ジャン=ミシェル・フランクは1930年代最も影響力のあったフランスのインテリアデザイナーの一人です。脚と天板の厚さが等しいモダニズムの「パーソンズ・テーブル」や、映画『ゴッドファーザーⅡ』でアル・パチーノ扮するマイケル・コルレオーネが座っていたソファのシリーズ・デザインなどで知られています。彼の手掛けた洗練されたラグジュアリーなデザインは、トム・フォードやリード・クラッコフなど 多くのデザイナー達にも愛用され、尊敬を集めています。

フランクは1895年にパリの裕福な家庭に生まれ、リセ・ジャンソン・ド・サイイで学びました。幼少期は2人の兄が第一次世界大戦で戦死し、1915年には父親が自殺するなど悲劇に見舞われました。その後母親と二人きりになったフランクは、一時は実業家として働きましたが、やがて知的・芸術的世界に興味を抱くようになりました。
1918年には小説家ピエール・ドリュ=ラ=ロシェルやルイ・アラゴンらと親交を深め、彼らの個人的なデコレーターとして働き始めます。フランクの洗練されたミニマルなスタイルは モダニズムにオープンな有力者たちの注目を集め、次々と依頼が舞い込みました。そして1926年にシャルル&マリー=ロール・ド・ノアイユ夫妻のビショッフスハイム・ホテルの喫煙室の内装を手掛け、“tout-Paris”(ファッショナブルで裕福な街のエリートを指す仏語)の有名人となり、以来、装飾のプロフェッショナルとして名を馳せました。
1932年には かつての教え子である家具職人のアドルフ・シャノーと共に、家具ブランドFrank & Chanauxを立ち上げました。シャノーの協力を得ながら、石膏や陶器、マイカ(雲母)やテラコッタ、シャグリーンや藁、羊皮紙など 当時は家具製作に用いられていなかった素材を導入し、慣習や伝統にとらわれない家具や照明を制作しました。また 彫刻家のアルベルト・ジャコメッティやデザイナーのポール・ロドカナチ、クリスチャン・ベラール、ジャン・ユーゴー、建築家のエミリオ・テリーなど才能ある芸術家たちとのコラボレーションにより、国際的な一流の顧客を獲得し、そのスタイルに影響を及ぼしました。彼らの顧客には アルゼンチンのホルヘ・ボーンやアメリカのネルソン・ロックフェラーなどの大富豪も含まれていました。

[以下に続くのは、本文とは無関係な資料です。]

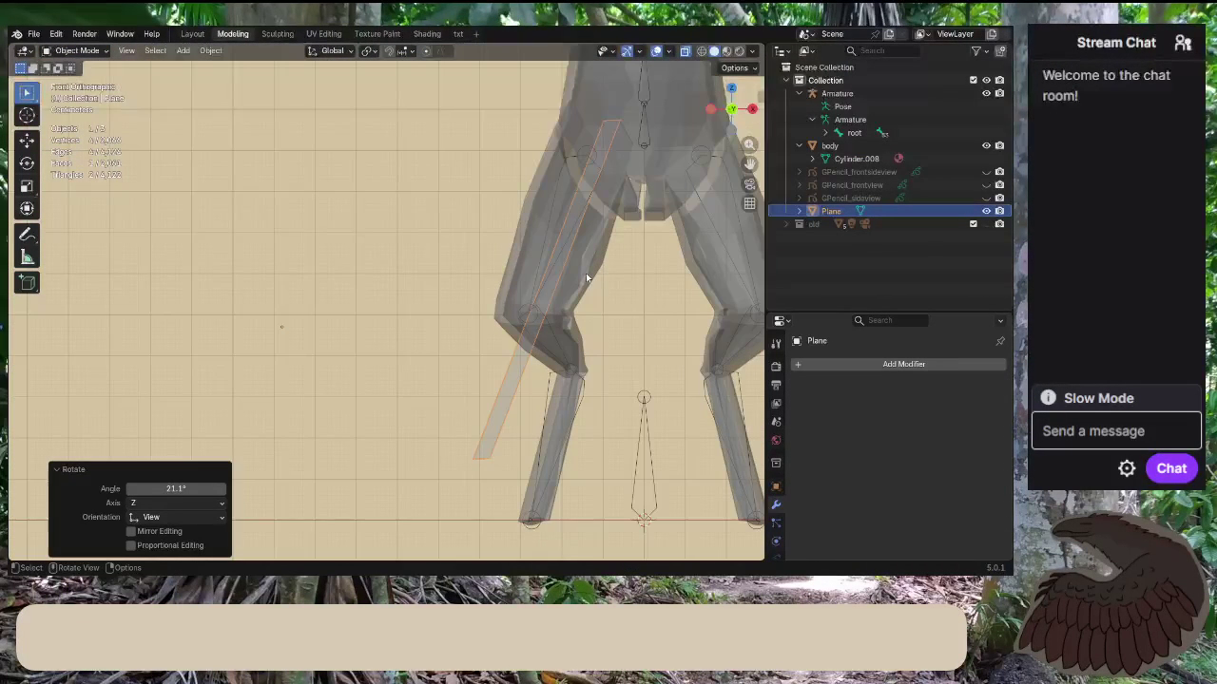
key("g")
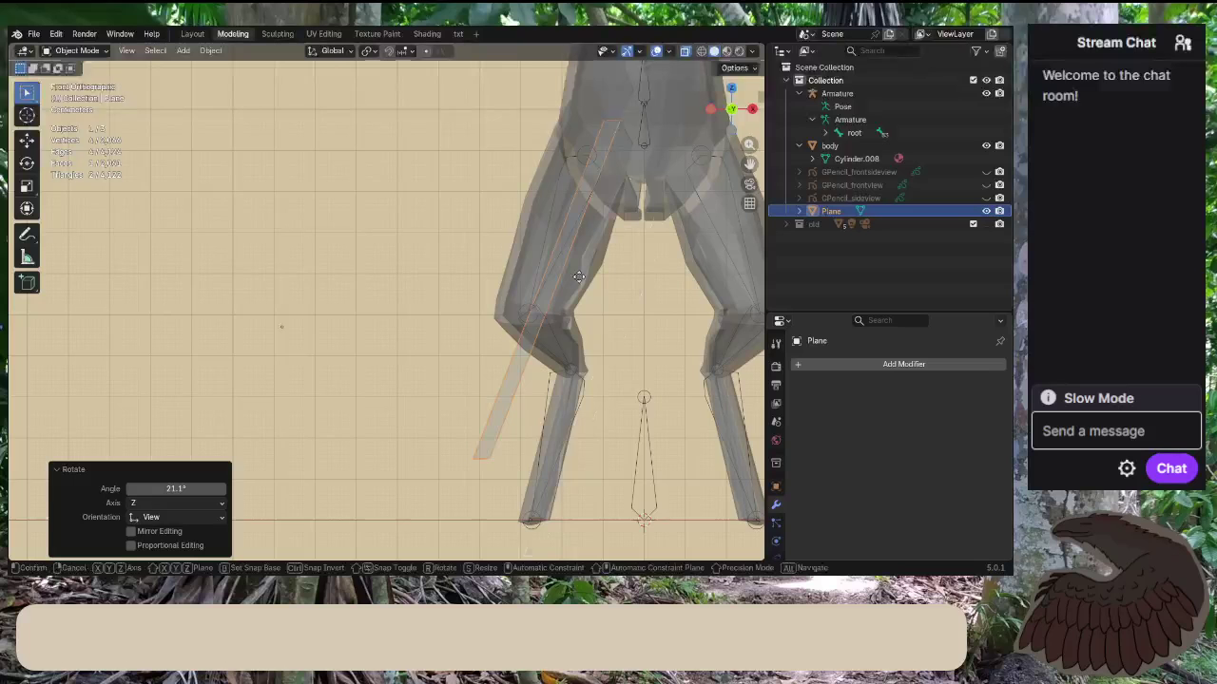
Drop the Plane at its new position and rotate it by -4.47°.
left_click(605, 425)
key("r")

しかしその後、再び戦争が彼の運命を左右することになりました。1939年Frank & Chanaux社は閉鎖され、フランクはフランスからアルゼンチンへ逃亡しました。その後商売を再開するも、数か月後にニューヨークに移り、完全に絶望した彼は 自らの命を絶ち、その輝かしいキャリアに終止符を打ちました。

2010年ニューヨークのギャラリーBACで、彼のアルゼンチンでの作品に焦点を当てた死後の回顧展が開催されました。